The split between interest and principal payments does makes a difference in the short term from an accounting point of view: promissory note payments classified as interest, rather than principal repayment, increase the Eurostat measure of the government deficit. So classifying a larger proportion of the payment as principal would reduce the deficit from 2013 onwards (when interest payments start, amounting initially to around 1% of GDP).
The main sticking point is that extending the promissory notes means that it will take longer to pay off ELA. That requires the ECB’s consent. The ECB Governing Council can block ELA by a 2/3rds majority. In addition, the longer the maturity of the lending, the more it becomes akin to a fiscal rather than a monetary policy operation.
You could say that the promissory notes have long since fudged the fiscal and the monetary (including, maybe, this possible interim solution of substituting a special government bond for a cash payment on the notes).
You could also say, Irish ELA no longer sticks out like a sore thumb given the trend of eurozone monetary policy since the middle of 2011. The relaxation of ECB collateral rules around the LTROs wasn’t ELA, but this did involve national central banks taking on risks that the ECB itself will not bear, in return for avoiding a credit crunch.

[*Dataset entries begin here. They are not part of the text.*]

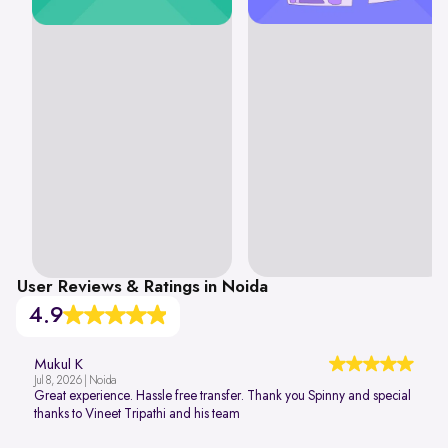
User Reviews & Ratings in Noida
4.9
Mukul K
Jul 8, 2026 | Noida
Great experience. Hassle free transfer. Thank you Spinny and special
thanks to Vineet Tripathi and his team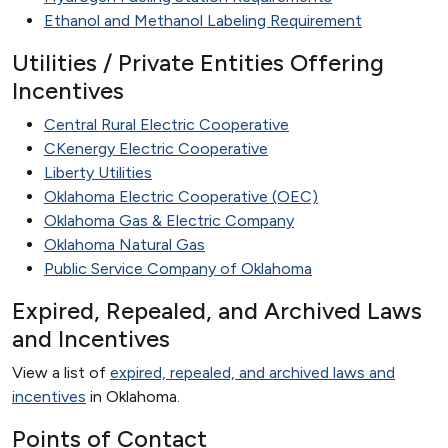
Ethanol and Methanol Labeling Requirement
Utilities / Private Entities Offering
Incentives
Central Rural Electric Cooperative
CKenergy Electric Cooperative
Liberty Utilities
Oklahoma Electric Cooperative (OEC)
Oklahoma Gas & Electric Company
Oklahoma Natural Gas
Public Service Company of Oklahoma
Expired, Repealed, and Archived Laws
and Incentives
View a list of
expired, repealed, and archived laws and
incentives
in Oklahoma.
Points of Contact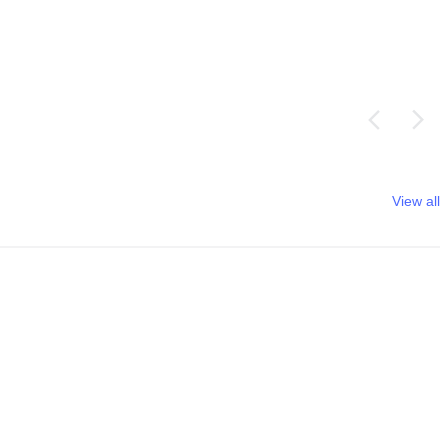
View all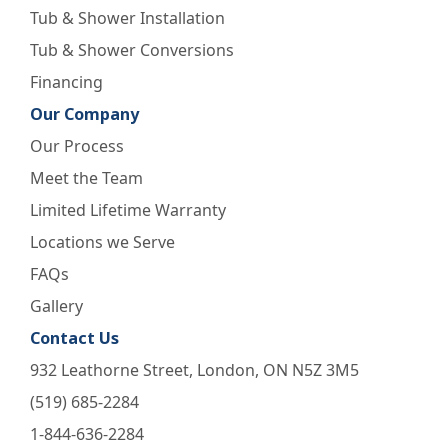
Tub & Shower Installation
Tub & Shower Conversions
Financing
Our Company
Our Process
Meet the Team
Limited Lifetime Warranty
Locations we Serve
FAQs
Gallery
Contact Us
932 Leathorne Street, London, ON N5Z 3M5
(519) 685-2284
1-844-636-2284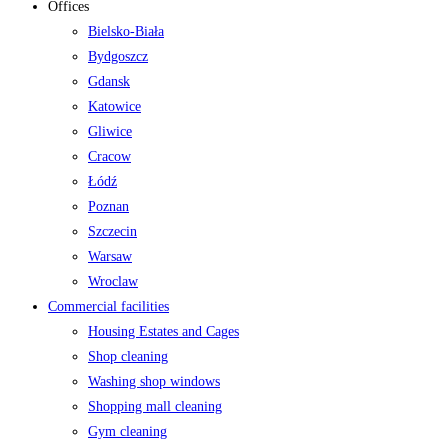
Offices
Bielsko-Biała
Bydgoszcz
Gdansk
Katowice
Gliwice
Cracow
Łódź
Poznan
Szczecin
Warsaw
Wroclaw
Commercial facilities
Housing Estates and Cages
Shop cleaning
Washing shop windows
Shopping mall cleaning
Gym cleaning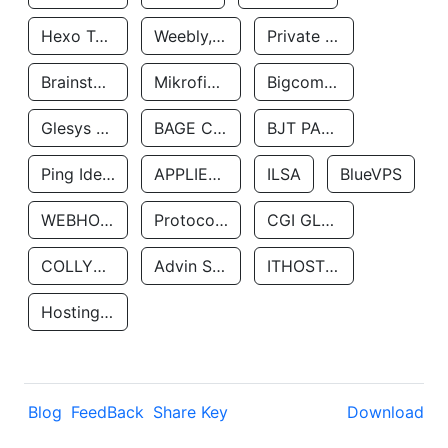
Hexo Technologyllc
Weebly, Inc.
Private Customer
Brainstorm Network, INC
Mikrofinansovaya Organizaciya Robocash.kz LLP
Bigcommerce Inc.
Glesys Ab
BAGE CLOUD LLC
BJT PARTNERS SAS
Ping Identity Corporation
APPLIED SYSTEMS INC
ILSA
BlueVPS
WEBHOST LLC
Protocol Labs
CGI GLOBAL LIMITED
COLLYER QUAY
Advin Services LLC
ITHOSTLINE LTD
Hosting Rs
Blog
FeedBack
Share Key
Download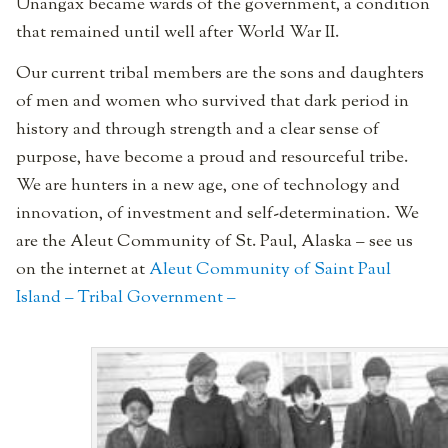
Unangax became wards of the government, a condition
that remained until well after World War II.
Our current tribal members are the sons and daughters
of men and women who survived that dark period in
history and through strength and a clear sense of
purpose, have become a proud and resourceful tribe.
We are hunters in a new age, one of technology and
innovation, of investment and self-determination. We
are the Aleut Community of St. Paul, Alaska – see us
on the internet at
Aleut Community of Saint Paul
Island – Tribal Government –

Final words here go to Karl Whelan in a recent blogpost:
…the reality is that the promissory note/ELA deal involving IBRC is an exceptional one and one that the ECB Governing Council has agreed to. The ECB has taken a number of bold steps in recent months including radical changes to its collateral framework. Against this background, it should not be considered unimaginable that the collateral for IBRC’s ELA could have its payment structured altered.